Milagro is most *welcome* to join our backyard flock, where we will keep her as safe as possible, however it isn't same as becoming as 'house' pet.

We would greatly appreciate any input on this situation. 

Susan,
I forgot to mention, we do have a member who makes 'birdie diapers'. I don't use them as my birds live in an aviary & not the house, but there are members who have used them & highly recommend them.
Here are a couple links to Boni's 'Birdwear'.
http://www.pigeons.biz/forums/f24/birdwear-diapers-are-here-21642.html

http://www.pigeons.biz/forums/f24/dove-wear-from-birdwear-27063.html

If you decide to release Milagro, I would suggest releasing her over here where there is an established flock (which is around 24 pigeons & doves). I can keep a close eye on her & as Kim mentioned, we have great neighbors. 
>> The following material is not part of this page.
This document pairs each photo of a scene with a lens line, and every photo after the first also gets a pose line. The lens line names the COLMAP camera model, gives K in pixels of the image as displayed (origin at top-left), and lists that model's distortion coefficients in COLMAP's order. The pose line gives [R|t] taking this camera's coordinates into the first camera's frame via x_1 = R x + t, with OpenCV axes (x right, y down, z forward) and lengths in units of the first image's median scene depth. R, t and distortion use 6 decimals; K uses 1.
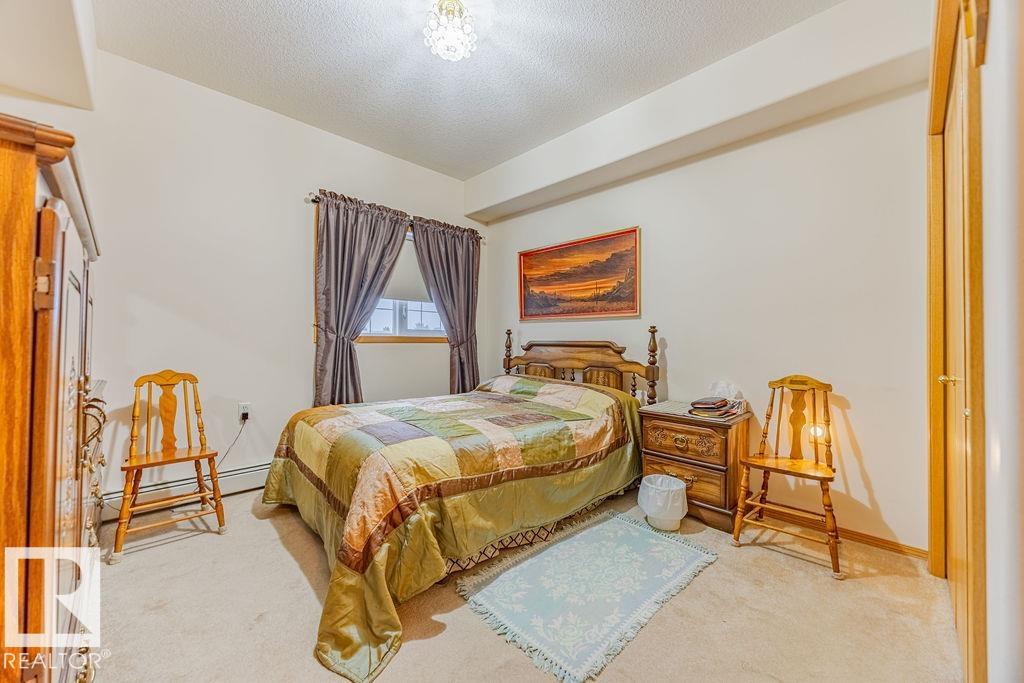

I think living on the lake helps a lot as we have ducks & other feathered friends that visit our yard. So it's not unusual to see birds flying in & out during the day. Their needs are taken care of in our yard & our backyard is maintained weekly, so they have no reason to go to the neighbors, & the nieghbors have no reason to complain, which they never have. 

Cindy


----------



## Milagro's Mom (Jun 4, 2008)

*Thanks again*

Cindy - you are such a grand lady!!!!

I think it would be best to bring her to you. Let me know what we need to do to prepare her and when would be a good time to bring her by. I think your environment would be the best, as I can't be sure about my neighborhood, they are not as bird friendly. She has imprinted on me too, I can't believe how quickly I got attached,  but I can't see her in a cage, I saved her so she could be free. 

I look forward to meeting you - give me a ring when you can.
take care,
Susan


----------



## Lovebirds (Sep 6, 2002)

This is so great. Your little one couldn't possibly go to a better place PLUS, Cindy is GREAT with the camera, so maybe we'll get to see pictures of Milagro once in a while. How cool is that?


----------



## Whitefeather (Sep 2, 2002)

Milagro's Mom said:


> Cindy - you are such a grand lady!!!!
> 
> I think it would be best to bring her to you.
> * *Let me know what we need to do to prepare her and when would be a good time to bring her by. *
> ...


* There's really no preparation. Just keep reassuring her she will be OK. 

** I doesn't take long.

*** And free she will be. 

I'm going to be in & out for the next couple days, but will give you a call so we can set up a time to bring Milagro over & give you directions. 

Cindy


----------



## Milagro's Mom (Jun 4, 2008)

*Thanks to all*

Everyone has been so kind and supportive...thanks to all of you.

Cindy - thanks again especially, and I'll await your call/directions to Milagro's new home...you will love her.


----------